■ **CONSIGNES**:
1) Indiquez si chacune des affirmations (a), (b) et (c) concorde avec la critique des nouvelles de Marc Dugain, en répondant par oui ou non et en citant à l'identique les mots qui tranchent. (a) Légende naïve de l'ouest lointain est présentée comme la plus longue des histoires. (b) Dans La bonté des femmes, l'éditeur se cache dans une maison au bord de la mer. (c) Les vitamines du soleil ferait un bon film psychologique à suspense.
2) Poursuivez en quelques phrases la critique des nouvelles de Marc Dugain, à partir de la citation qui la termine.

■ **EXTRAIT DU TEXTE**:
La deuxième nouvelle, La bonté des femmes, est un peu taciturne. Cet éditeur égoïste qui se cache dans sa propriété de campagne parce qu'il a eu vent d'une épidémie ne fait rien pour être aimé. Ni sa femme, ni ses enfants, ni sa maîtresse ne sont dupes.
Je me demande si je vais continuer. Comme Marc Dugain a du métier, il réussit à planter un décor, à créer un semblant d'atmosphère, mais il y a comme une gratuité de la fiction et je me demande pourquoi lire ça ? C'est ce qu'on appelle parfois le "façadisme" dans ce type de littérature qui raconte des histoires dans un style classique. Dois-je consacrer quelques heures à finir ce livre alors qu'il y en a tellement d'autres qui me tentent, à tel point que parfois j'ai l'impression de ressembler à l'âne de Buridan.

Comme j'ai eu raison de continuer !
L'histoire suivante est la plus longue, Légende naïve de l'ouest lointain. C'est une nouvelle "américaine", un petit chef d'oeuvre, j'ai dans la tête des images à la Loustal....Il y a une plage au bord du Pacifique, une femme disparue en mer, des femmes obèses, deux amis étudiants différents l'un de l'autre. C'est quelque chose de vaguement familier, on a sûrement vu ces personnages dans des gros romans américains, c'est sans doute le modèle de Dugain. Il y a une belle rencontre inquiétante la nuit avec une sorte de mythomane, l'histoire des deux frères Kennedy assassinés en toile de fond. Des histoires dans l'histoire. Les deux amis essayent de mettre sur pied leur projet révolutionnaire. L'impitoyable imprévu de l'histoire américaine viendra enrayer la machine. Marc Dugain est très bon pour les morceaux de bravoure, et pour dire la solitude d'un homme en fuite.
« Je sais que vous êtes une génération qui vit avec un trouillomètre toujours activé...mais il y a moins de détraqués qu'on veut bien nous le faire croire. »
Comme le héros de la nouvelle suivante Les vitamines du soleil qui ferait un bon film psychologique à suspense. Sur le plan littéraire, j'aime beaucoup le début, cet écrivain dans une ville du sud qui observe le monde autour de lui. Sa routine est bousculée par une rencontre. Cette femme qui lit une de ses pièces au bord de la piscine, quel hasard... Deux êtres se jaugent, se cherchent...On plonge dans le passé...Une affaire irrésolue, crime ou suicide, que s'est-il passé ? Encore un pari de fiction parfaitement réussi.
« Mais nous nous sommes séparés. Malgré le fait que c'était bien commode d'avoir une femme près de soi. Cela permettait de se concentrer sur plein d'autres sujets. Alors que, lorsqu'on est seul, on ne pense qu'aux femmes. »

■ **ENTRÉES EXTRAITES**:
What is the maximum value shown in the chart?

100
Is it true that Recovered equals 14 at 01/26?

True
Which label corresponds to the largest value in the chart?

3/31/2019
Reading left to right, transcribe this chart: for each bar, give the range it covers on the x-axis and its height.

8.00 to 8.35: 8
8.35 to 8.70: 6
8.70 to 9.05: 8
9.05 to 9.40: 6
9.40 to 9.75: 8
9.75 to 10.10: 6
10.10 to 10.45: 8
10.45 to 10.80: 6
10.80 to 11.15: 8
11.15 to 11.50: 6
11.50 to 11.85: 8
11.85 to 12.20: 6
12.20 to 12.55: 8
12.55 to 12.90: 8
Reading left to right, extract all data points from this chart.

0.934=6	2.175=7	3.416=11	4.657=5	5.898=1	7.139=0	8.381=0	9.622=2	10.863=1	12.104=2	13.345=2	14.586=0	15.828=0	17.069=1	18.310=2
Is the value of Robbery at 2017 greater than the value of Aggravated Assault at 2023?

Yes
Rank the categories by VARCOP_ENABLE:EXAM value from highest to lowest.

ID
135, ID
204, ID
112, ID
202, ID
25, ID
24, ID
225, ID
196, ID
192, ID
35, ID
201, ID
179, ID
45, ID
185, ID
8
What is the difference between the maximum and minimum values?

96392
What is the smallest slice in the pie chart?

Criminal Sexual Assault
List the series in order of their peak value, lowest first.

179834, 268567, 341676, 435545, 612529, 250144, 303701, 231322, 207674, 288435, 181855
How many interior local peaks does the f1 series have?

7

■ **RÉPONSES PAR ITEM**:
1)
(a) Oui : « L'histoire suivante est la plus longue, Légende naïve de l'ouest lointain. »
(b) Non : « se cache dans sa propriété de campagne »
(c) Oui : « qui ferait un bon film psychologique à suspense »

2)
Montparnasse ressemble à la deuxième, heureusement elle est courte. Il aurait fallu la cruauté de Jauffret pour l'écrire.
« Les insomniaques ont compris qu'on passe sa mort à dormir et ne veulent pas entendre parler du sommeil durant leur vie. Résultat, ils ne profitent pas très bien de l'existence car ils vivent épuisés. »

Vent d'est réussit son pari, grâce au frère et à la sœur. La page consacrée à la pathologie du frère reclus chez lui est géniale. Famille dysfonctionnelle:
« Des parents aussi psychorigides que les nôtres ne pouvaient donner que des enfants conformistes à l'excès ou des marginaux incurables. Mon frère aîné vit tout seul dans son coin, il n'a jamais eu de femme ni de maîtresse, et ne désire pas plus les hommes. Quand je l'observe, j'ai l'impression de me voir, grossi cent fois à la loupe. Je ne sais rien sur lui ni sur son monde intérieur, sans doute très riche, mais dont rien ne perle jamais. »
« La solitude, c'est comme un canapé profond, quand on s'y installe, on ne sait pas si on aura le courage de s'en extirper un jour. »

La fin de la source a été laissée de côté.